-- begin Source passage --

But Sidell owes his fortune to some pimply-faced, teen-age actors on "The Waltons" TV show. He concocted some skin creams for those young actors and started giving it away to other performers. They liked it to the point that, a few years ago, Sidell tucked his makeup brushes away and pursued a more lucrative course with his California Cosmetics Inc., a Chatsworth company that sold $7 million worth of skin-care products through mail order last year.
The company's cosmetics, marketed under the "Silk Skin" brand name, include a cleanser, toner and moisturizer, and men's products such as shaving cream and moisturizer. It also sells tanning products, bath oils, and wrinkle-reducing concoctions such as a face masque and night cream.
Newspaper and magazine ads for Silk Skin are designed in true tabloid fashion. One ad screams, "Hollywood Scandal Erupts as Former Dynasty Makeup Artist Walks Off Set! The Real Story Can Now Be Told!"
In such publications as USA Weekend, National Enquirer, Redbook magazine and the Miami Herald, the ads quote customers gushing over Sidell's products. "I honestly believe that you have discovered a miracle product," says one. Another quote reads: "I plan to use the product for the rest of my natural life." One 80-year-old customer claims Silk Skin makes her look 60.
Sidell, 52, cheerfully defends his marketing and his products. "Claims are made everywhere in the marketplace," he said. "We make a money-back guarantee." He says his returns run fewer than 1%, and about 85% of his business are reorders.
But not every customer is so cheery. One woman sued California Cosmetics in 1988 because she said the products turned her hands blue. The suit was withdrawn, Sidell said. "Every once in a while, we get a letter from someone saying, 'I grew a 12-foot hive on my forehead because I used your product,' " Sidell said.
Sidell's company is also the target of a lawsuit by Beverly Hills physician Abraham Chaplan, who filed a complaint in November for invasion of privacy and breach of oral contract. Chaplan claimed in the suit that Sidell used his name in ads without his permission.
Sidell called the suit "spurious" and produced a letter from Chaplan in which the doctor provided a ringing endorsement of Silk Skin and granted the company permission to use the letter in ads and promotions. "This was just a one-shot deal to try to milk some money," Sidell said. Chaplan's attorney did not return phone calls.
Sidell's products, which sell for between $3.50 for a lip gloss and $50 for its top-of-the-line face cream, have a price edge on many department-store brands. For instance, a four-ounce jar of Silk Skin moisturizer sells for $29.95, while a 4.2-ounce Lancome moisturizer, one of the posh department store brands, retails for about $44. Sidell contends his products are as good as any face cream on the market and include ingredients such as vitamins E, A and D, and aloe vera.
"The huge difference between products in pricing is due to their packaging," said Marilyn Geller, senior consultant in cosmetics and toiletries at the Fairfield, N.J., research firm of Kline & Co. "The more upscale the product, the more aesthetic the packaging has to be."

-- end Source passage --

→ Tasks:
**A.** In the article on Sidell's Silk Skin cosmetics, what are the answers to these questions?
(i) How much did California Cosmetics sell through mail order last year?
(ii) According to Sidell, what share of his business comes from reorders?
(iii) What is the price of a four-ounce jar of Silk Skin moisturizer?
**B.** Resume the article on Sidell's Silk Skin cosmetics after its last sentence.

-- begin Supplied information --

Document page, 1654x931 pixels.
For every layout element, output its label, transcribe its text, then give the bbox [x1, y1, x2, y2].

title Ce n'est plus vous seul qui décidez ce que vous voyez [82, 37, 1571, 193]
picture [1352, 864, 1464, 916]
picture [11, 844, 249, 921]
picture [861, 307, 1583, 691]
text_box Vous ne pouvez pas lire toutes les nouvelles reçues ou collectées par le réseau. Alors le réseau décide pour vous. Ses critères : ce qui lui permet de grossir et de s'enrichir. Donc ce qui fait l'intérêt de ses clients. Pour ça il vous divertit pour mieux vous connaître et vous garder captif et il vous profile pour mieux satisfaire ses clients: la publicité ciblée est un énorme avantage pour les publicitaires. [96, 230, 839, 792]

-- end Supplied information --

→ Expected answers:
**A.**
(i) $7 million worth of skin-care products
(ii) About 85%
(iii) $29.95

**B.**
And while the direct-mail approach might put off some consumers, Geller said, "the typical consumer in Kalamazoo might buy it. It might sound junky to us, but there's a lot of direct mail that works."
In California Cosmetics ads, Sidell is the star. He gets a lot of mileage out of his reputation. After all, "I'm not somebody who says I'm a makeup artist to the stars who once did some bit player on their birthday," he noted.
Indeed, Howard Smit, business representative of the Makeup Artists and Hair Stylists Union, Local 706, said Sidell is "a very prominent makeup artist. He was very much in demand."
California Cosmetics is a second career for Sidell, who started doing makeup in 1962 and worked on movies such as "E.T., the Extra Terrestrial" and "Body Heat," TV shows including "Love Boat" and "Dynasty" and received four Emmy nominations. Sidell's office is lined with autographed photos of celebrities, including Goldie Hawn, Steven Spielberg and Joan Collins.
In 1972, while working on "The Waltons" TV show, Sidell couldn't find products he liked to deal with the skin problems of cast members, many of whom were acne-prone teen-agers. So he commissioned a chemist to develop a cleanser and moisturizer to his specifications. After several trials and errors, Sidell selected formulas he liked and began using the products on the actors he made up.
Sidell contracted with a health-care company to make the products for him, and he began giving them away to actors and other makeup artists. "All of a sudden, I started getting phone calls saying, 'This stuff is great.' "
Sidell started selling the products through a few beauty-supply stores, but it wasn't until 1985 when he met Paula Levey, who then ran a mail-order vitamin business, that the pair decided to launch California Cosmetics. Though makeup artists can make well over $100,000 a year, Sidell said, after 23 years in the business, he was ready for a change. Levey is now secretary/treasurer of the company; Sidell is president.
Sidell and Levey started the company in November, 1985, with $4,000, initially working from a small office in Canoga Park. Since Levey's background was in mail order, and because breaking into the mainstream retail-cosmetic business would have required a much larger investment, Sidell said, they decided to sell through mail order.
Their first ad ran in the Houston Chronicle and "did almost three times" the break-even costs, Sidell said. Most of his customers are relatively affluent working women, age 30 to 65, he says. Ads in other publications proved equally successful, and in 1986, California Cosmetics posted sales of $1.8 million. By 1988 sales were $11.5 million.
Last year's sharp drop in sales to $7 million reflected a "conscious decision" to rein in his growth, Sidell said. "We started out with 12 employees. In 1988, we had 58 employees. I turned inventory as rapidly as possible. But there was a tremendous increase in problems. The wrong things were shipped or sent to the wrong address," he said.
So he cut back. He eliminated a telemarketing department where workers manning telephones made calls to prospective cold-cream customers--that was the source of many of the errors. The work force was reduced to 33 employees. Though sales are down, the company is more efficient and profit margins are higher--well into double digits after taxes, he said.
Sidell courts his customers by sending them a card and gift of makeup brushes on their birthdays.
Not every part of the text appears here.